* _PAGE EXTRACT_

In Finland, only a few studies have investigated the experiences of people with migrant backgrounds or that of ethnic, religious or racialized minorities in the military. Previous research on conscripts with a migrant background has examined their labour market integration (Bontenbal et al., 2024a), reasons for joining military service (Bontenbal et al., in press), national defence relationship (Kosonen et al., 2023) and experiences of (in)equality (Bontenbal et al., 2024b). In addition, previous studies have examined military discourses, instructions and courses of action, revealing that they often construct normative notions of whiteness and masculinity, thus potentially excluding women and ethnic and religious minorities (Mylläri and Terävä, 2010; Nguyễn, 2024). To our knowledge, no research has yet examined how Finnish conscripts with migrant backgrounds become visible in their military-related encounters with majority Finns and how these experiences construct sense of belonging to Finland for these conscripts (for professional military contexts see Arribas et al., 2019; Sion, 2016).
Context of the study
We collected our data in Finland where currently, about 570 000 people (10% of the Finnish population) have a foreign background (Statistics Finland, 2023). Numerous studies and surveys have documented that people with a foreign background and racialized, ethnic, and religious minorities face racism and discrimination in Finland (e.g., ECRI, 2019; FRA, 2023; Kuusio et al., 2023). This includes, for instance, harassment, insults, impolite treatment and/or violence (Castaneda et al., 2015; FRA, 2023), discrimination in the housing and labor markets, such as difficulties obtaining job interviews (Ahmad, 2020; FRA, 2023), and hate speech (ECRI, 2019).

* _ACTIONS TO TAKE_
(A) Write out the part of the passage on conscripts with migrant backgrounds that starts at the words "Context of the" and ends after "speech (ECRI, 2019).".
(B) According to the passage on conscripts with migrant backgrounds, about how many people in Finland have a foreign background?
You won't need the lines that come next.

* _PROVIDED MATERIAL_
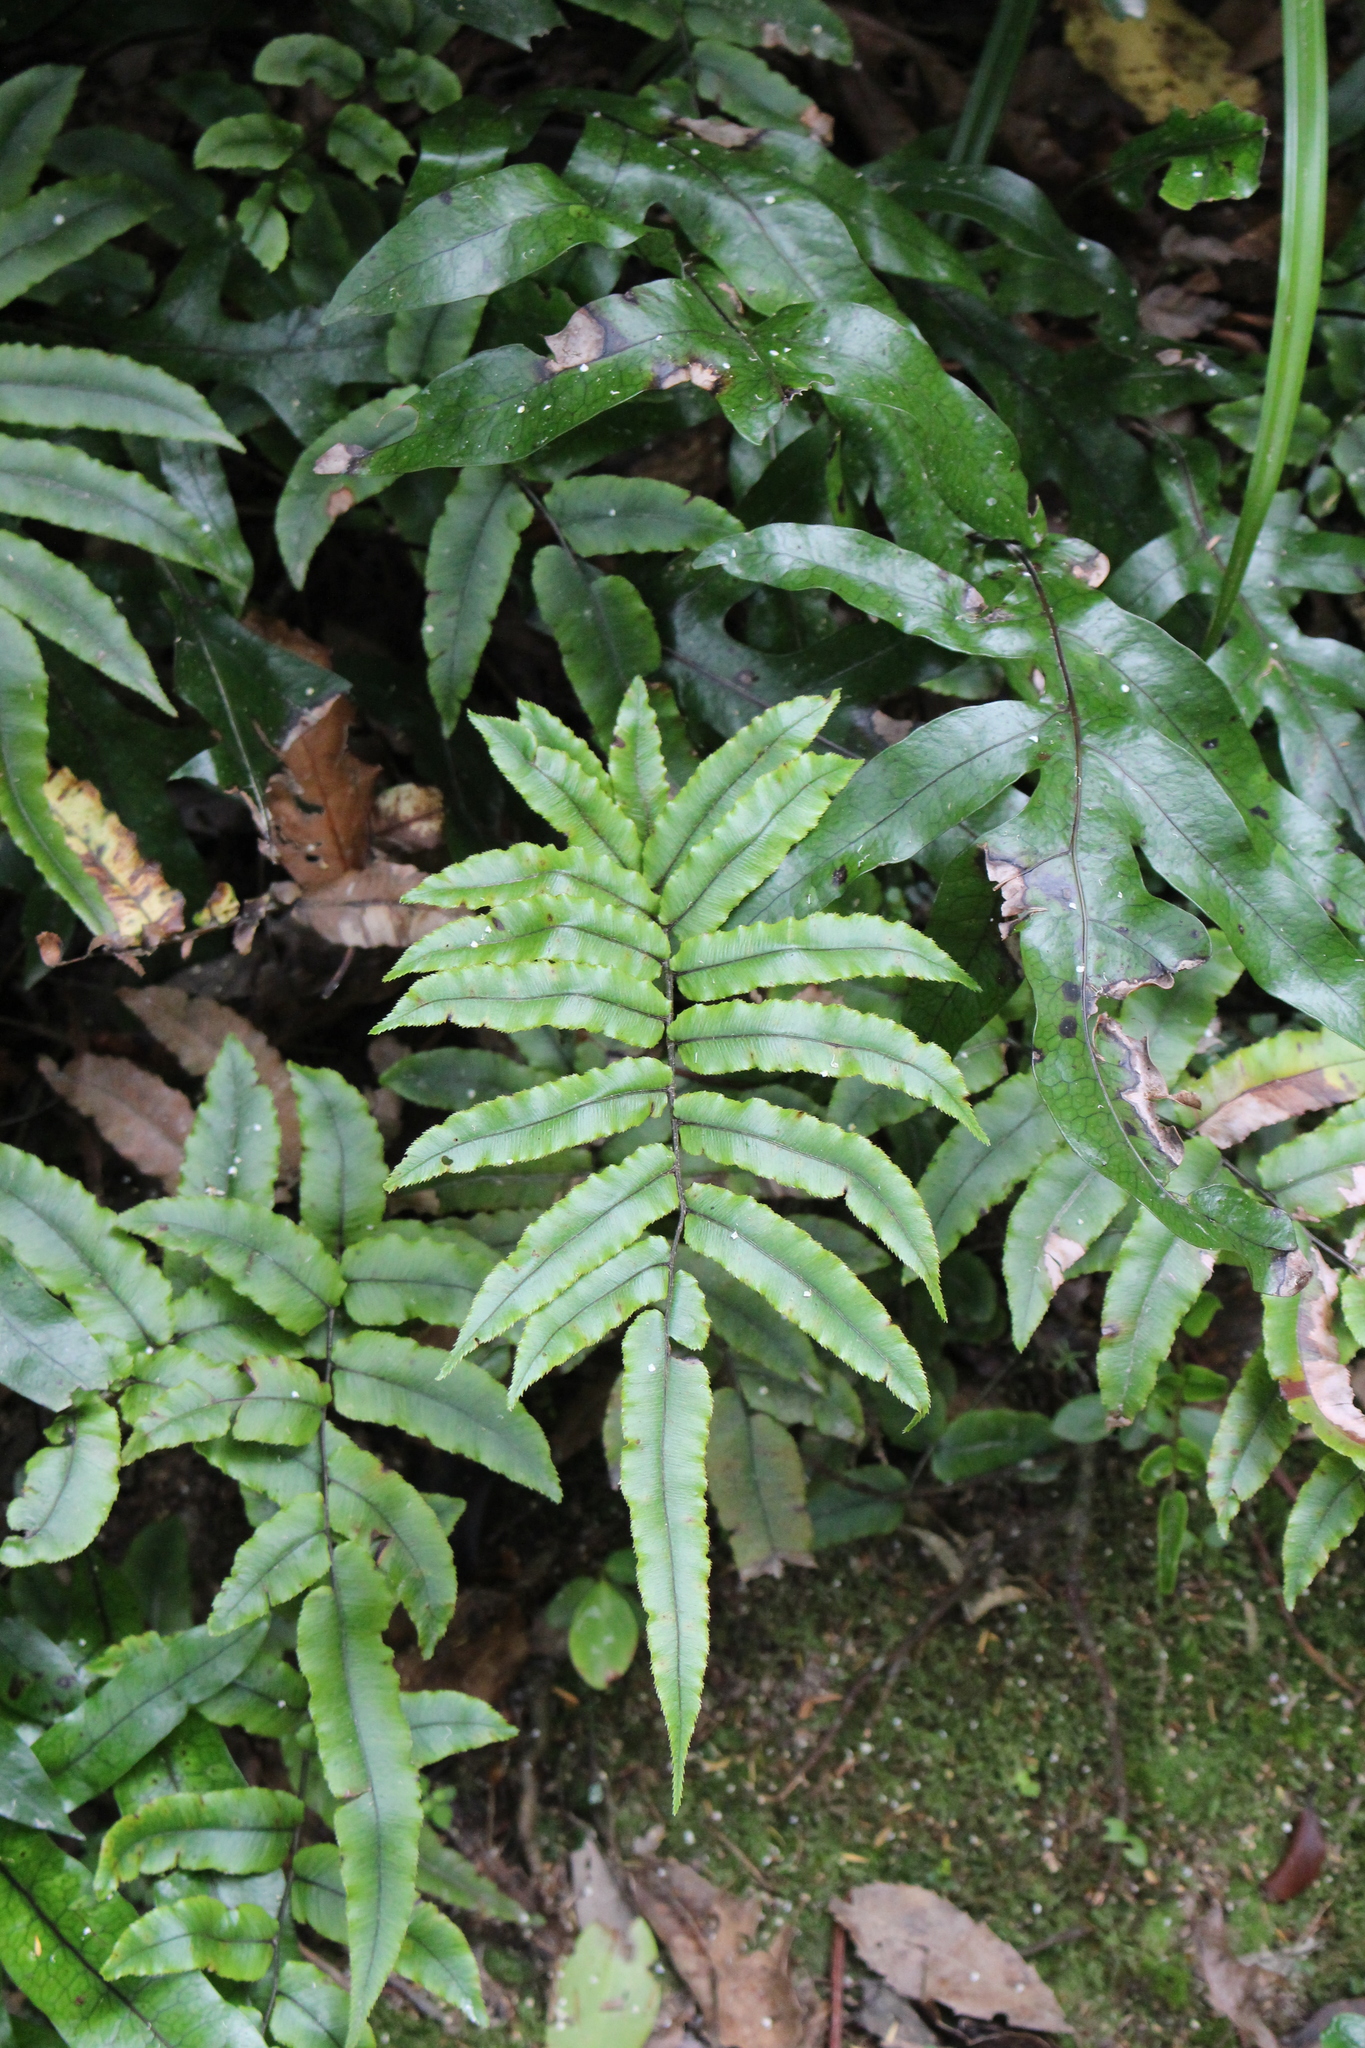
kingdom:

* _SOLUTIONS PER TASK_
(A)
Context of the study
We collected our data in Finland where currently, about 570 000 people (10% of the Finnish population) have a foreign background (Statistics Finland, 2023). Numerous studies and surveys have documented that people with a foreign background and racialized, ethnic, and religious minorities face racism and discrimination in Finland (e.g., ECRI, 2019; FRA, 2023; Kuusio et al., 2023). This includes, for instance, harassment, insults, impolite treatment and/or violence (Castaneda et al., 2015; FRA, 2023), discrimination in the housing and labor markets, such as difficulties obtaining job interviews (Ahmad, 2020; FRA, 2023), and hate speech (ECRI, 2019).

(B) About 570 000 people, which is 10% of the Finnish population.